Psychopathy Test FAQ
What is a psychopathy test?
This is a short, research-based questionnaire informed by the LSRP, a scale that measures psychopathic personality traits in everyday adults across two dimensions. It gives you a sense of where your self-reported traits sit on a spectrum. It is for reflection only and is not a diagnosis.
Does a high score mean I'm a psychopath?
No. Psychopathy is not even a formal diagnosis, and these traits exist on a continuum in everyone. A higher score means you agreed with more of the trait statements, nothing more. No self-report quiz can determine that someone is a psychopath, and labeling yourself or anyone else that way is inaccurate and harmful.
Is this the same as the PCL-R?
No, and this matters. The Psychopathy Checklist-Revised (PCL-R) is a structured interview administered and scored by trained clinicians, often with collateral records, used in research and forensic settings. A self-report scale like the LSRP measures related traits but is a different, non-clinical tool. They are not interchangeable.

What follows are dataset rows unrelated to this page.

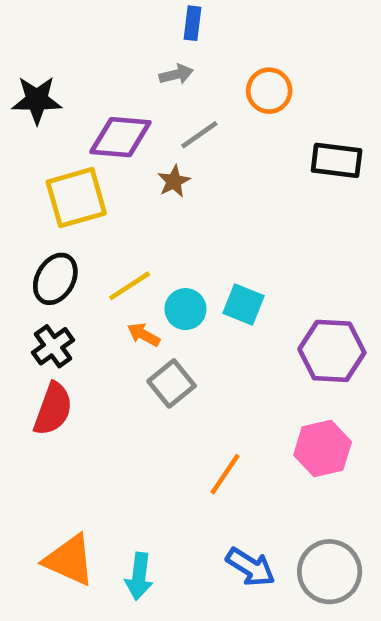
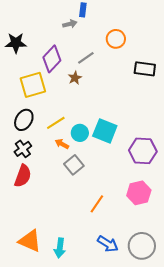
gray arrow: (176, 74) -> (70, 24), moved
purple diamond: (120, 137) -> (52, 59), turned -52
cyan square: (244, 304) -> (105, 131), size x1.4

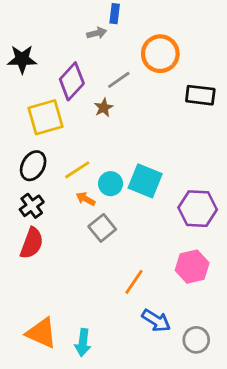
orange circle: (116, 39) -> (160, 54), size x1.4
blue arrow: (108, 244) -> (156, 321), moved
gray circle: (142, 246) -> (196, 340), size x0.7

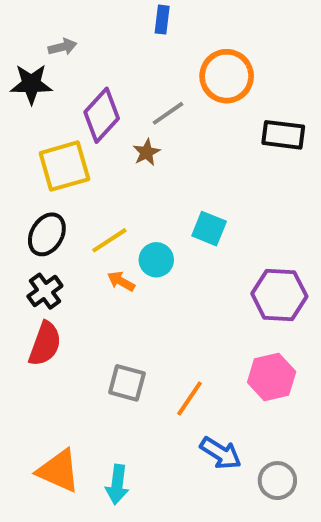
gray arrow: (97, 33) -> (63, 47), moved
cyan square: (145, 181) -> (209, 229), moved, size x0.7
gray square: (102, 228) -> (127, 383), moved, turned -36

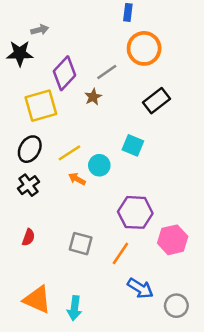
blue rectangle: (162, 20) -> (128, 12), moved
black rectangle: (283, 135) -> (156, 101), moved, turned -45
purple hexagon: (279, 295) -> (135, 212), moved
red semicircle: (45, 344) -> (28, 237), moved, size x0.6

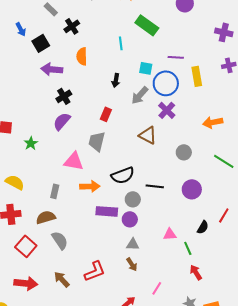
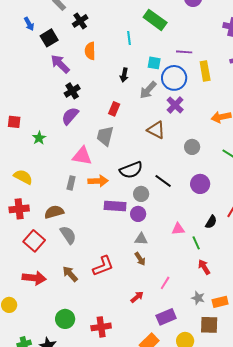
purple arrow: (52, 69) -> (60, 64), turned 40
black line: (155, 186) -> (163, 181), turned 30
gray rectangle: (55, 191) -> (71, 183), moved

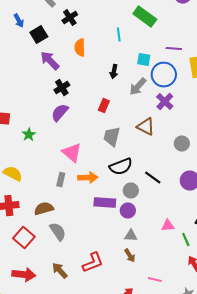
gray trapezoid: (105, 136) -> (112, 137), moved
pink triangle: (82, 156) -> (72, 153), turned 30
pink line: (165, 283) -> (155, 280), turned 72

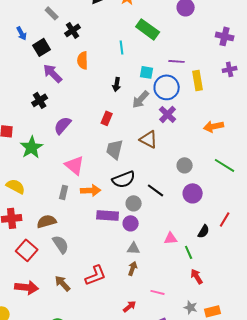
black cross: (62, 88) -> (40, 100), moved
green star: (29, 135) -> (32, 147), size x1.6
gray circle: (182, 144) -> (185, 165), moved
brown arrow: (130, 256) -> (133, 268), turned -128

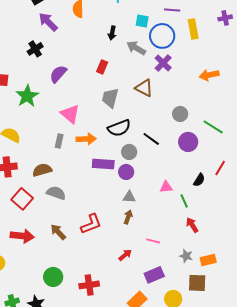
gray arrow: (141, 99) -> (136, 48), turned 78
green line: (225, 165) -> (213, 127), moved
gray semicircle: (61, 244) -> (56, 193), turned -36

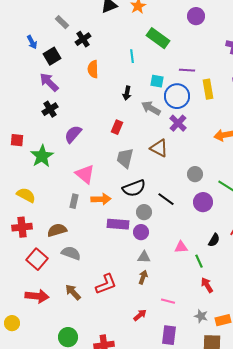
purple arrow: (48, 22) -> (49, 82), moved
purple rectangle: (154, 275) -> (169, 335), turned -60

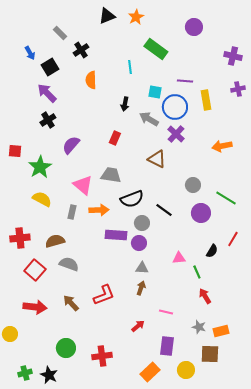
gray trapezoid: (125, 158) -> (111, 175), moved, turned 85
yellow semicircle: (26, 195) -> (42, 199), moved

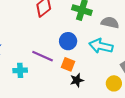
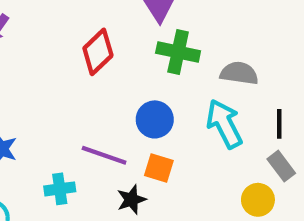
cyan arrow: (101, 46) -> (224, 124), turned 55
black star: (77, 80) -> (131, 200), moved

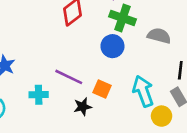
blue circle: (155, 119) -> (112, 46), moved
cyan arrow: (224, 124) -> (143, 91), moved

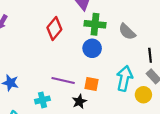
gray semicircle: (159, 36) -> (127, 32), turned -138
cyan arrow: (143, 91) -> (124, 78), turned 45

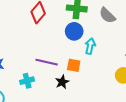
cyan arrow: (124, 78) -> (90, 46), moved, size x0.7

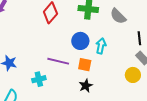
blue circle: (74, 31) -> (80, 41), moved
black star: (62, 82) -> (86, 86), moved

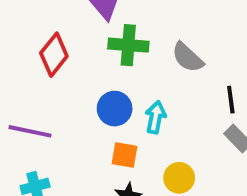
purple line: (58, 61) -> (30, 131), moved
yellow circle: (133, 75) -> (179, 178), moved

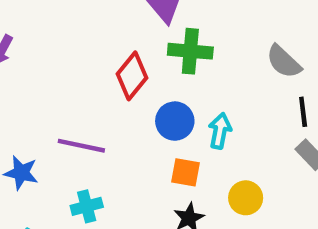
red diamond: (54, 55) -> (132, 76), moved
gray semicircle: (188, 57) -> (284, 62), moved

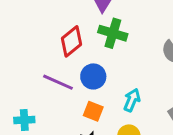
cyan arrow: (220, 131) -> (132, 100), moved
purple line: (81, 146) -> (58, 82), moved

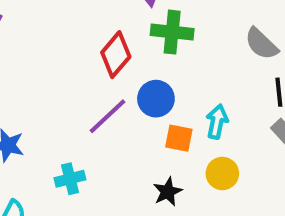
purple line: (58, 82) -> (108, 116), turned -56
orange square: (93, 111) -> (179, 138), moved

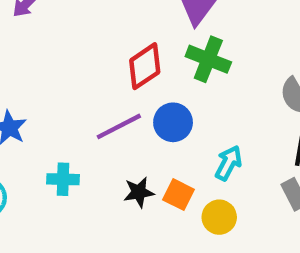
orange square: (179, 138) -> (178, 195), moved
black star: (168, 192) -> (139, 192), moved

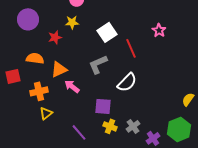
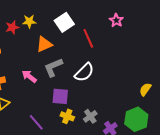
yellow star: (72, 22) -> (29, 21), moved
gray L-shape: (98, 64) -> (53, 67), moved
orange triangle: (59, 69) -> (44, 44), moved

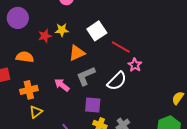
pink star: (116, 20) -> (135, 65), moved
red line: (88, 38) -> (121, 47), turned -36

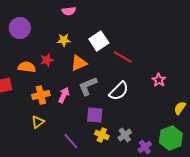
red star: (45, 36) -> (47, 60), moved
pink star: (135, 65) -> (159, 80), moved
pink arrow: (62, 85) -> (64, 95), turned 77
orange cross: (29, 90) -> (41, 95), moved

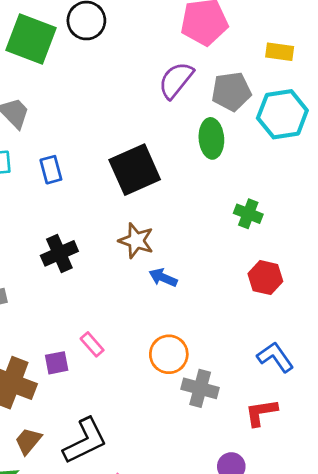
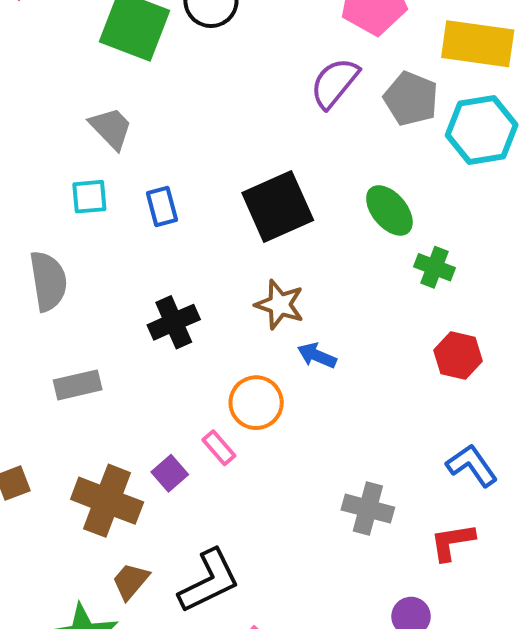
yellow rectangle: (280, 52) -> (478, 44), size x1.8
gray pentagon: (231, 92) -> (411, 99), turned 30
green ellipse: (211, 138) -> (389, 210), moved, turned -36
orange circle: (169, 354) -> (256, 403), moved
purple square: (57, 363) -> (170, 473), turned -30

What is the difference between primary and secondary traits?
Primary traits describe a callous, manipulative, low-empathy interpersonal style. Secondary traits describe impulsivity, poor self-control, and an unstable, antisocial lifestyle, and they tend to overlap with anxiety and difficulty coping. Many people score differently on the two, which is part of why a single label is misleading.
Is this test really confidential?
Yes. It runs entirely in your browser. Your answers are never sent to a server, never stored, and never linked to you. No account is needed, and the optional PDF is generated on your own device.